Document layout analysis data:

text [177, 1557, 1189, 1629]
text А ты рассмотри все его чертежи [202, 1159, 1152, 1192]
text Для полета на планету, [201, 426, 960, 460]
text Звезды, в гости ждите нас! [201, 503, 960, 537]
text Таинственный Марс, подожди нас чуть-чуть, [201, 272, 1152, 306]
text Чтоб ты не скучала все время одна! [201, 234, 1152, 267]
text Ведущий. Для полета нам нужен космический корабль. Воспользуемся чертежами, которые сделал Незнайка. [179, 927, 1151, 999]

Task to carry out — Copy each line of the entries exactly.

Output below —
text [177, 1557, 1189, 1629]
text А ты рассмотри все его чертежи [202, 1159, 1152, 1192]
text Для полета на планету, [201, 426, 960, 460]
text Звезды, в гости ждите нас! [201, 503, 960, 537]
text Таинственный Марс, подожди нас чуть-чуть, [201, 272, 1152, 306]
text Чтоб ты не скучала все время одна! [201, 234, 1152, 267]
text Ведущий. Для полета нам нужен космический корабль. Воспользуемся чертежами, которые сделал Незнайка. [179, 927, 1151, 999]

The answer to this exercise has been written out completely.